Neurodermitis – Juckreiz, Rötung und Trockenheit

Neurodermitis und Ekzeme – was bedeutet die Erkrankung für Betroffene?

Die gesunde Haut bewahrt den Körper wie eine Barriere vor dem Eindringen von Fremdsubstanzen. Gleichzeitig schützt sie ihn vor dem Austrocknen (Abb. 1a). Diese doppelte Barrierefunktion ist bei Neurodermitis (auch atopische Dermatitis genannt) und anderen Ekzemen gestört. Die Haut ist nicht in der Lage, den schützenden Fettfilm und die feuchtigkeitsbindenden Stoffe zu produzieren, die für eine gesunde Hautbarriere benötigt werden. Die Zellen der Hornschicht der Haut schrumpfen durch den Wasserverlust, so dass zwischen ihnen „Lücken“ entstehen (Abb. 1b). Wichtige hauteigene Fette gehen verloren. Durch diesen verminderten Schutz können Allergieauslöser, die normalerweise abgefangen werden, in die Haut eindringen. Es kommt zu einer schubweisen, wiederkehrenden Entzündung der Haut.
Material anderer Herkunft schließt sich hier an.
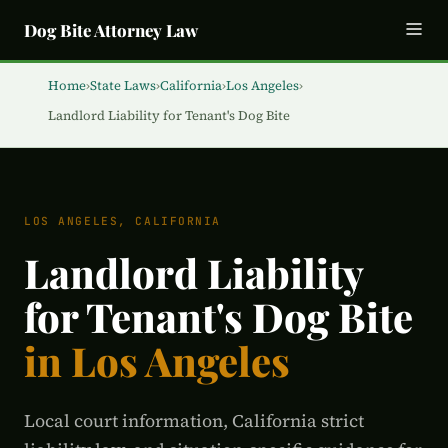
Dog Bite Attorney Law
Home
›
State Laws
›
California
›
Los Angeles
›
Landlord Liability for Tenant's Dog Bite
LOS ANGELES, CALIFORNIA
Landlord Liability
for Tenant's Dog Bite
in Los Angeles
Local court information, California strict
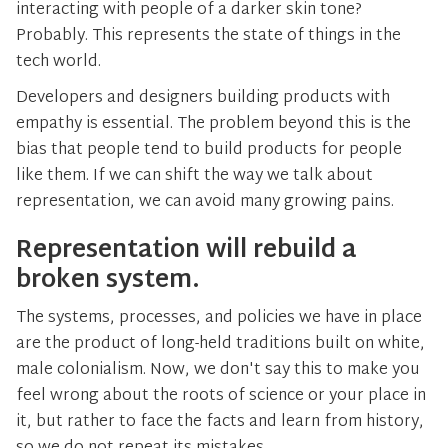
interacting with people of a darker skin tone?
Probably. This represents the state of things in the
tech world.
Developers and designers building products with
empathy is essential. The problem beyond this is the
bias that people tend to build products for people
like them. If we can shift the way we talk about
representation, we can avoid many growing pains.
Representation will rebuild a
broken system.
The systems, processes, and policies we have in place
are the product of long-held traditions built on white,
male colonialism. Now, we don't say this to make you
feel wrong about the roots of science or your place in
it, but rather to face the facts and learn from history,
Das Hauptsymptom bei Neurodermitis ist ein extremer Juckreiz. Unvermeidlich muss sich der Betroffene kratzen, wodurch die Haut schnell zusätzlich geschädigt wird. Weitere Anzeichen sind Trockenheit, Rötung, Nässen, Knötchen und Pusteln, Schuppung sowie Krustenbildung der Haut.

Gesunde Haut

1a) Gesunde Haut mit intakter Barrierefunktion, die vor schädigenden Einflüssen schützt

Geschädigte Haut

1b) Geschädigte Haut, z.B. durch entzündliche Hauterkrankungen, falsche Pflegeprodukte und Witterungsbedingungen

Vielfältige Entstehungsfaktoren

Bei der Entstehung von Neurodermitis spielen verschiedene vielfältige Faktoren eine Rolle, zum Beispiel verschiedene Umweltreize, wobei die genauen Zusammenhänge noch nicht geklärt sind. Wichtig ist aber vor allem die familiäre Veranlagung: Neigen die Eltern zu einer überschießenden Reaktion des Immunsystems auf Umweltreize, haben die Kindern ein erhöhtes Neurodermitis-Risiko.

Familiäre Veranlagung

Es ist davon auszugehen, dass genetische Faktoren bei der Entstehung der Neurodermitis eine erhebliche Rolle spielen. Vererbt wird allerdings nicht die Erkrankung selbst, sondern die Veranlagung. Somit entscheiden letztlich Umweltfaktoren darüber, ob eine etwaige Veranlagung zu Neurodermitis führt.

Ist nur ein Elternteil von Asthma, Neurodermitis oder allergischem Schnupfen betroffen, beträgt das Erkrankungsrisiko für Neurodermitis des Kindes bis zu 50 Prozent.

Sind beide Elternteile von Asthma, Neurodermitis oder allergischem Schnupfen betroffen, erhöht sich das Erkrankungsrisiko für Neurodermitis des Kindes auf bis zu 75 Prozent.


Umweltfaktoren / Provokationsfaktoren

  • Allergene und Krankheitserreger
  • Zu langes/warmes Duschen und Baden, Wasserhärte
  • Hautirritierende Kleidung
  • Inhaltsstoffe in Reinigungs- und Körperpflegeprodukten
  • Konservierungs- und Farbstoffe in Lebensmitteln
  • Umweltgifte (z.B. Ozon, Zigarettenrauch, etc.)
  • Trockenes und kühles Klima sowie Feuchte, Wärme, Schwüle, Schweiß
  • Hormone und seelische Faktoren (z.B. Stress, Prüfungsangst, etc.)

Gute Chancen auch bei erhöhtem Risiko

Auch wenn Sie oder Ihr Kind ein familiär erhöhtes Risiko für Neurodermitis haben, muss es nicht in jedem Fall zur Erkrankung kommen. Mit der richtigen Basispflege und entsprechendem Verhalten können viele Menschen vor einem Ausbruch der Krankheit geschützt werden. Durch Meiden der verschiedenen Auslöser kann oft die Zahl bzw. die Schwere der Schübe verringert werden.

... Hautbarriere proaktiv stärken!

Die wichtigste Maßnahme ist, die Hautbarriere zu stärken – das geschieht durch konsequente, dauerhafte Pflege und eine proaktive Therapie. Bei der proaktiven Therapie werden häufig betroffene Hautareale zielgerichtet behandelt, um einem Schub aktiv entgegen zu wirken.